● **AIM OF THE TASK**:
In the records below, find the line containing "em ốm. Thằng em em đi bộ đội. Em phả" and the line containing "достигала полкилометра, а". Give again exactly those lines and every line between them, omitting the pictures.

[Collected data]
--------------------------------------------------

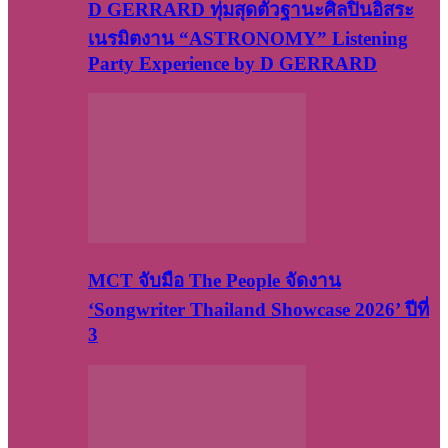
D GERRARD ทุ่มสุดตัวฐานะศิลปินอิสระ
เนรมิตงาน “ASTRONOMY” Listening
Party Experience by D GERRARD
MCT จับมือ The People จัดงาน
‘Songwriter Thailand Showcase 2026’ ปีที่
3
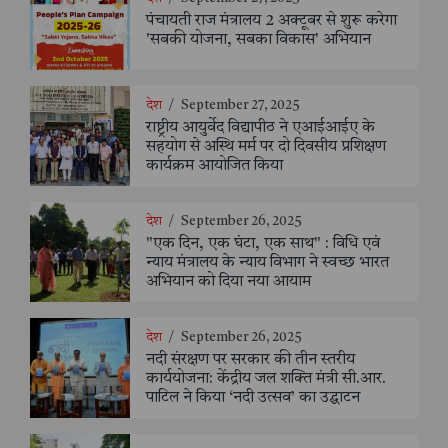
पंचायती राज मंत्रालय 2 अक्टूबर से शुरू करेगा
'सबकी योजना, सबका विकास' अभियान
देश
/
September 27, 2025
राष्ट्रीय आयुर्वेद विद्यापीठ ने एआईआईए के
सहयोग से अस्थि मर्म पर दो दिवसीय प्रशिक्षण
कार्यक्रम आयोजित किया
देश
/
September 26, 2025
"एक दिन, एक घंटा, एक साथ" : विधि एवं
न्याय मंत्रालय के न्याय विभाग ने स्वच्छ भारत
अभियान को दिया नया आयाम
देश
/
September 26, 2025
नदी संरक्षण पर सरकार की तीन स्तरीय
कार्ययोजना: केंद्रीय जल शक्ति मंत्री सी.आर.
पाटिल ने किया ‘नदी उत्सव’ का उद्घाटन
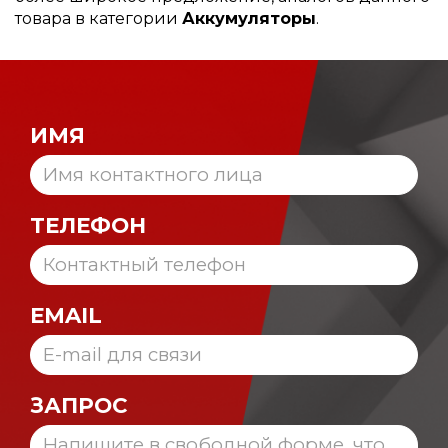
товара в категории
Аккумуляторы
.
ИМЯ
ТЕЛЕФОН
EMAIL
ЗАПРОС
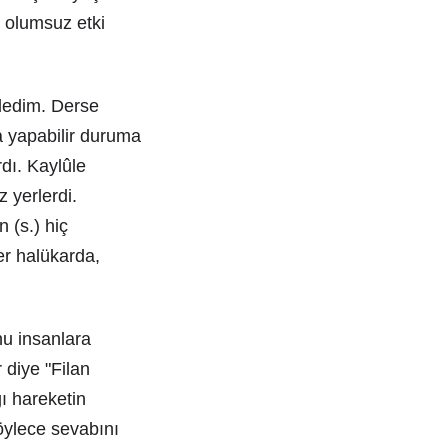
 olumsuz etki
yledim. Derse
la yapabilir duruma
dı. Kaylûle
 yerlerdi.
 (s.) hiç
er halükarda,
nu insanlara
 diye "Filan
ı hareketin
öylece sevabını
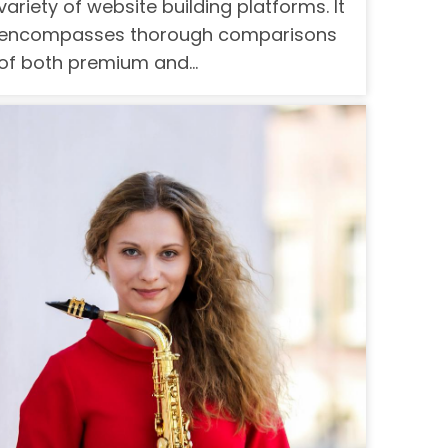
variety of website building platforms. It
encompasses thorough comparisons
of both premium and…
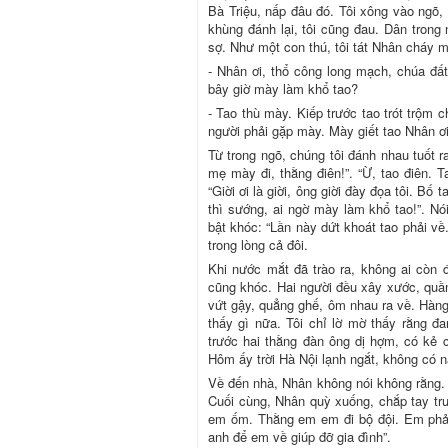
Bà Triệu, nấp đâu đó. Tôi xông vào ngõ,
khùng đánh lại, tôi cũng đau. Dân trong
sợ. Như một con thú, tôi tát Nhân cháy m
- Nhân ơi, thổ công long mạch, chúa đất
bây giờ mày làm khổ tao?
- Tao thù mày. Kiếp trước tao trót trộm
người phải gặp mày. Mày giết tao Nhân ơi
Từ trong ngõ, chúng tôi đánh nhau tuốt 
mẹ mày đi, thằng điên!”. “Ừ, tao điên. Ta
“Giời ơi là giời, ông giời đày đọa tôi. B
thì sướng, ai ngờ mày làm khổ tao!”. Nói
bật khóc: “Lần này dứt khoát tao phải về.
trong lòng cả đôi.
Khi nước mắt đã trào ra, không ai còn 
cũng khóc. Hai người đều xây xước, quầ
vứt gậy, quẳng ghế, ôm nhau ra về. Hàng
thấy gì nữa. Tôi chỉ lờ mờ thấy rằng đ
trước hai thằng đàn ông dị hợm, có kẻ 
Hôm ấy trời Hà Nội lạnh ngắt, không có 
Về đến nhà, Nhân không nói không rằng. 
Cuối cùng, Nhân quỳ xuống, chắp tay trư
em ốm. Thằng em em đi bộ đội. Em phả
anh để em về giúp đỡ gia đình”.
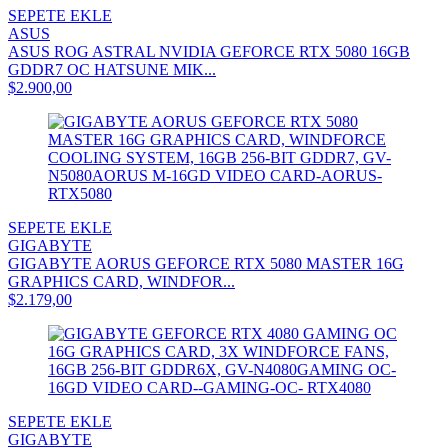
SEPETE EKLE
ASUS
ASUS ROG ASTRAL NVIDIA GEFORCE RTX 5080 16GB
GDDR7 OC HATSUNE MIK...
$2.900,00
SEPETE EKLE
GIGABYTE
GIGABYTE AORUS GEFORCE RTX 5080 MASTER 16G
GRAPHICS CARD, WINDFOR...
$2.179,00
SEPETE EKLE
GIGABYTE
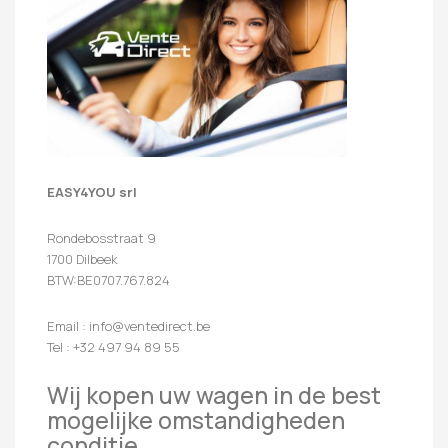
EASY4YOU srl
Rondebosstraat 9
1700 Dilbeek
BTW:BE0707.767.824
Email : info@ventedirect.be
Tel : +32 497 94 89 55
Wij kopen uw wagen in de best
mogelijke omstandigheden
conditie.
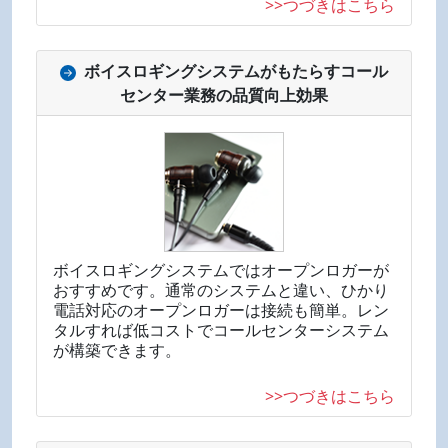
>>つづきはこちら
ボイスロギングシステムがもたらすコール
センター業務の品質向上効果
ボイスロギングシステムではオープンロガーが
おすすめです。通常のシステムと違い、ひかり
電話対応のオープンロガーは接続も簡単。レン
タルすれば低コストでコールセンターシステム
が構築できます。
>>つづきはこちら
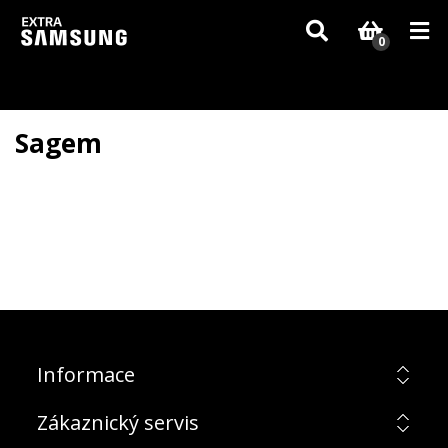
Vzhledem k aktuální situaci se může dodání dílů, které nejsou skladem,
zpozdit. Děkujeme za pochopení.
0
Sagem
Informace
Zákaznický servis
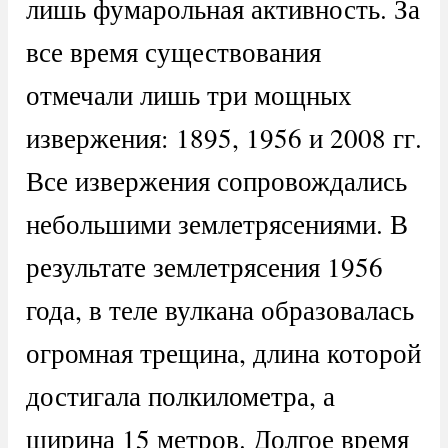
лишь фумарольная активность. За
все время существования
отмечали лишь три мощных
извержения: 1895, 1956 и 2008 гг.
Все извержения сопровождались
небольшими землетрясениями. В
результате землетрясения 1956
года, в теле вулкана образовалась
огромная трещина, длина которой
достигала полкилометра, а
ширина 15 метров. Долгое время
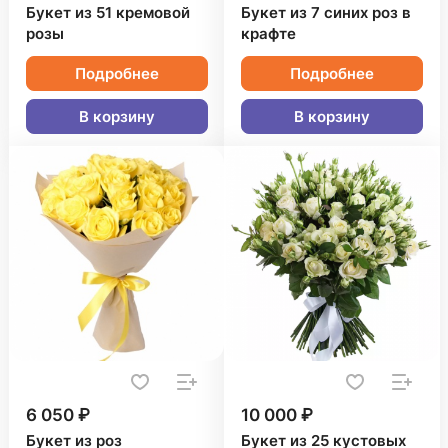
Букет из 51 кремовой
Букет из 7 синих роз в
розы
крафте
Подробнее
Подробнее
В корзину
В корзину
6 050 ₽
10 000 ₽
Букет из роз
Букет из 25 кустовых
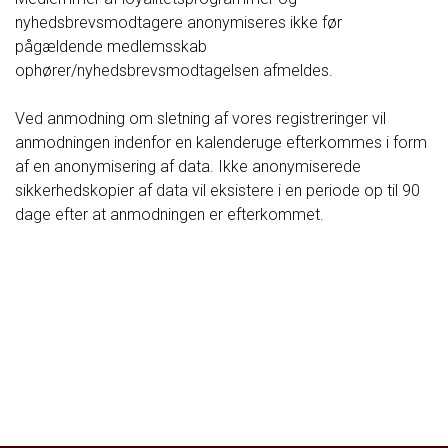
nyhedsbrevsmodtagere anonymiseres ikke før
pågældende medlemsskab
ophører/nyhedsbrevsmodtagelsen afmeldes.
Ved anmodning om sletning af vores registreringer vil
anmodningen indenfor en kalenderuge efterkommes i form
af en anonymisering af data. Ikke anonymiserede
sikkerhedskopier af data vil eksistere i en periode op til 90
dage efter at anmodningen er efterkommet.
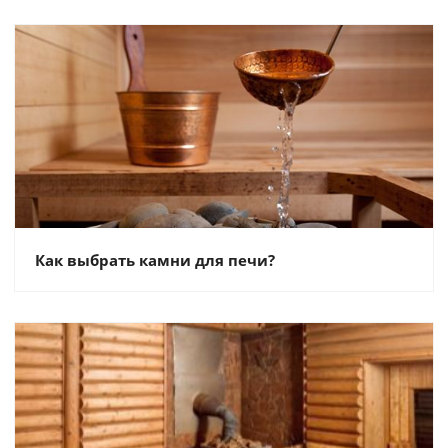
Как выбрать камни для печи?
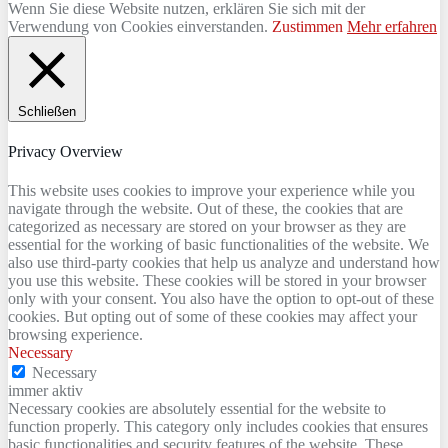
Wenn Sie diese Website nutzen, erklären Sie sich mit der
Verwendung von Cookies einverstanden.
Zustimmen
Mehr erfahren
Schließen
Privacy Overview
This website uses cookies to improve your experience while you
navigate through the website. Out of these, the cookies that are
categorized as necessary are stored on your browser as they are
essential for the working of basic functionalities of the website. We
also use third-party cookies that help us analyze and understand how
you use this website. These cookies will be stored in your browser
only with your consent. You also have the option to opt-out of these
cookies. But opting out of some of these cookies may affect your
browsing experience.
Necessary
Necessary
immer aktiv
Necessary cookies are absolutely essential for the website to
function properly. This category only includes cookies that ensures
basic functionalities and security features of the website. These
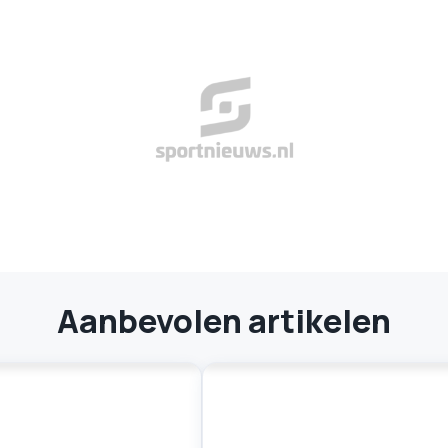
Aanbevolen artikelen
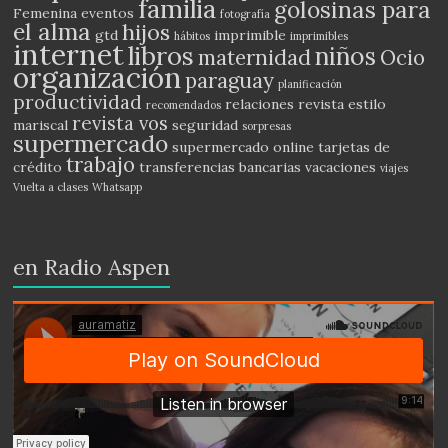
familia
golosinas para
Femenina
eventos
fotografía
el alma
hijos
gtd
imprimible
hábitos
imprimibles
internet
libros
niños
maternidad
Ocio
organización
paraguay
planificación
productividad
relaciones
revista estilo
recomendados
revista vos
mariscal
seguridad
sorpresas
supermercado
supermercado online
tarjetas de
trabajo
crédito
transferencias bancarias
vacaciones
viajes
Vuelta a clases
Whatsapp
en Radio Aspen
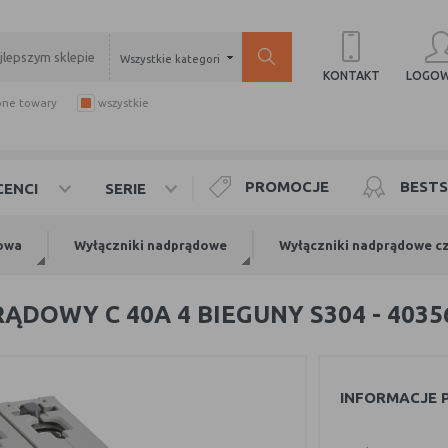
Wszystkie kategorie
LOGOW
KONTAKT
pne towary
wszystkie
PROMOCJE
BESTS
ENCI
SERIE
owa
Wyłączniki nadprądowe
Wyłączniki nadprądowe c
DOWY C 40A 4 BIEGUNY S304 - 4035
INFORMACJE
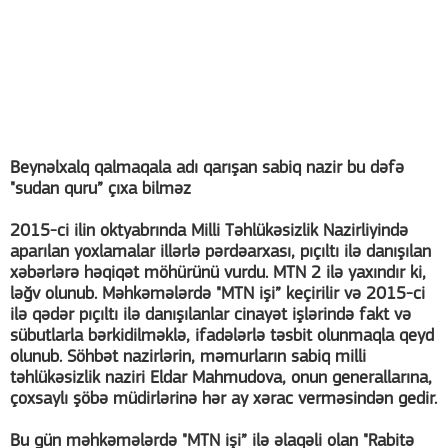
Beynəlxalq qalmaqala adı qarışan sabiq nazir bu dəfə
"sudan quru” çıxa bilməz
2015-ci ilin oktyabrında Milli Təhlükəsizlik Nazirliyində
aparılan yoxlamalar illərlə pərdəarxası, pıçıltı ilə danışılan
xəbərlərə həqiqət möhürünü vurdu. MTN 2 ilə yaxındır ki,
ləğv olunub. Məhkəmələrdə "MTN işi” keçirilir və 2015-ci
ilə qədər pıçıltı ilə danışılanlar cinayət işlərində fakt və
sübutlarla bərkidilməklə, ifadələrlə təsbit olunmaqla qeyd
olunub. Söhbət nazirlərin, məmurların sabiq milli
təhlükəsizlik naziri Eldar Mahmudova, onun generallarına,
çoxsaylı şöbə müdirlərinə hər ay xərac verməsindən gedir.
Bu gün məhkəmələrdə "MTN işi” ilə əlaqəli olan "Rabitə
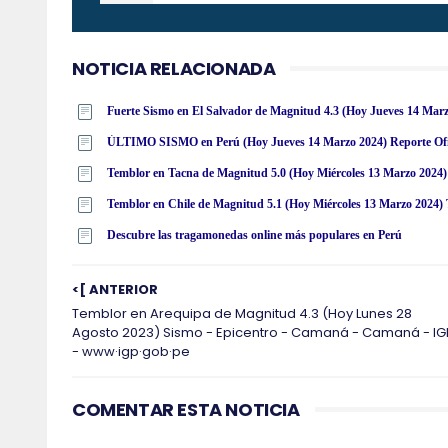
NOTICIA RELACIONADA
Fuerte Sismo en El Salvador de Magnitud 4.3 (Hoy Jueves 14 Mar
ÚLTIMO SISMO en Perú (Hoy Jueves 14 Marzo 2024) Reporte Ofic
Temblor en Tacna de Magnitud 5.0 (Hoy Miércoles 13 Marzo 2024) 
Descubre las tragamonedas online más populares en Perú
<[ ANTERIOR
Temblor en Arequipa de Magnitud 4.3 (Hoy Lunes 28
Agosto 2023) Sismo - Epicentro - Camaná - Camaná - IG
- www·igp·gob·pe
COMENTAR ESTA NOTICIA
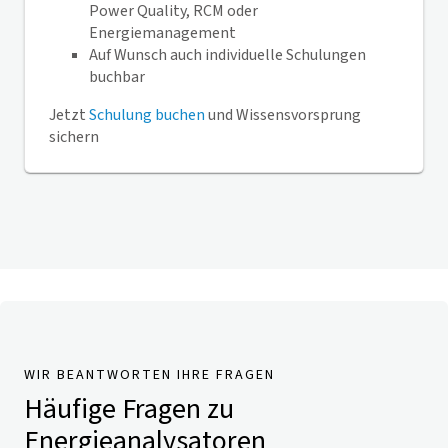
Power Quality, RCM oder
Energiemanagement
Auf Wunsch auch individuelle Schulungen
buchbar
Jetzt
Schulung buchen
und Wissensvorsprung
sichern
WIR BEANTWORTEN IHRE FRAGEN
Häufige Fragen zu
Energieanalysatoren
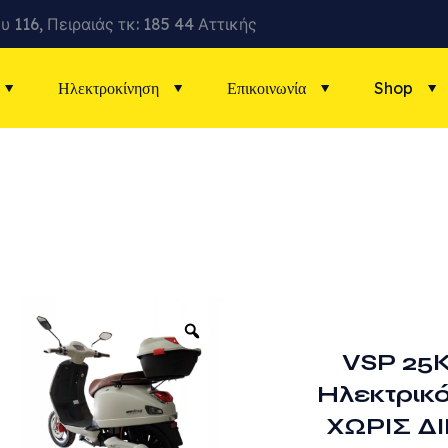
υ 116, Πειραιάς τκ: 185 44 Αττικής
Ηλεκτροκίνηση
Επικοινωνία
Shop
VSP 25
Ηλεκτρικό
ΧΩΡΙΣ Δ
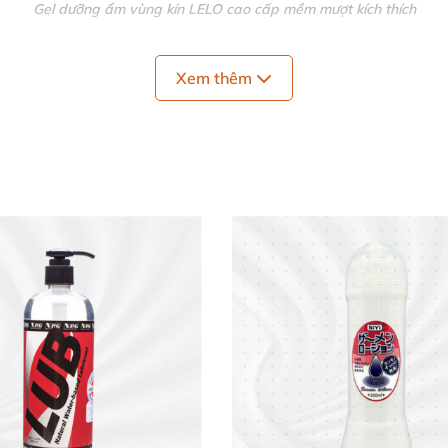
Gel dưỡng ẩm vùng kín LELO cao cấp mềm mượt kích thích
rội ✨
Xem thêm
i dấu ấn với thiết kế tinh tế, quý phái từ thương hiệu L
ân mật mà còn là biểu tượng của sự lịch lãm và chất lư
da nhạy cảm 🌿
 chứa glycerin và paraben nên tuyệt đối an toàn cho vùn
am và yến mạch giúp dưỡng ẩm sâu, phục hồi và bảo vệ l
ạch sau khi dùng.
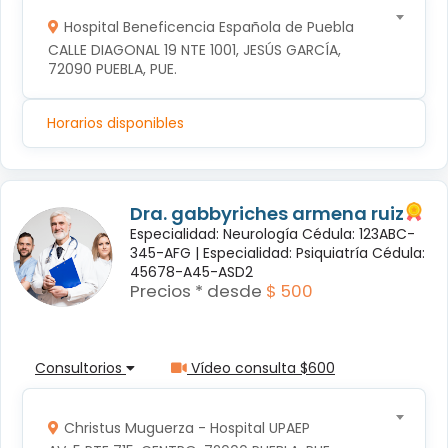
Hospital Beneficencia Española de Puebla
CALLE DIAGONAL 19 NTE 1001, JESÚS GARCÍA, 
72090 PUEBLA, PUE.
Horarios disponibles
Dra. gabbyriches armena ruiz
Especialidad: Neurología Cédula: 123ABC-
345-AFG |
Especialidad: Psiquiatría Cédula:
45678-A45-ASD2
Precios * desde
$ 500
Consultorios
Vídeo consulta $600
Christus Muguerza - Hospital UPAEP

--------------------------------------------------

● **TASK SOLUTION**:
em ốm. Thằng em em đi bộ đội. Em phả
anh để em về giúp đỡ gia đình”.
SEPETE EKLE
ASUS
ASUS ROG ASTRAL NVIDIA GEFORCE RTX 5080 16GB
GDDR7 OC HATSUNE MIK...
$2.900,00
SEPETE EKLE
GIGABYTE
GIGABYTE AORUS GEFORCE RTX 5080 MASTER 16G
GRAPHICS CARD, WINDFOR...
$2.179,00
SEPETE EKLE
GIGABYTE
EASY4YOU srl
Rondebosstraat 9
1700 Dilbeek
BTW:BE0707.767.824
Email : info@ventedirect.be
Tel : +32 497 94 89 55
Wij kopen uw wagen in de best
mogelijke omstandigheden
conditie.
>>つづきはこちら
ボイスロギングシステムがもたらすコール
センター業務の品質向上効果
ボイスロギングシステムではオープンロガーが
おすすめです。通常のシステムと違い、ひかり
電話対応のオープンロガーは接続も簡単。レン
タルすれば低コストでコールセンターシステム
が構築できます。
>>つづきはこちら
Vzhledem k aktuální situaci se může dodání dílů, které nejsou skladem,
zpozdit. Děkujeme za pochopení.
0
Sagem
Informace
Zákaznický servis
лишь фумарольная активность. За
все время существования
отмечали лишь три мощных
извержения: 1895, 1956 и 2008 гг.
Все извержения сопровождались
небольшими землетрясениями. В
результате землетрясения 1956
года, в теле вулкана образовалась
огромная трещина, длина которой
достигала полкилометра, а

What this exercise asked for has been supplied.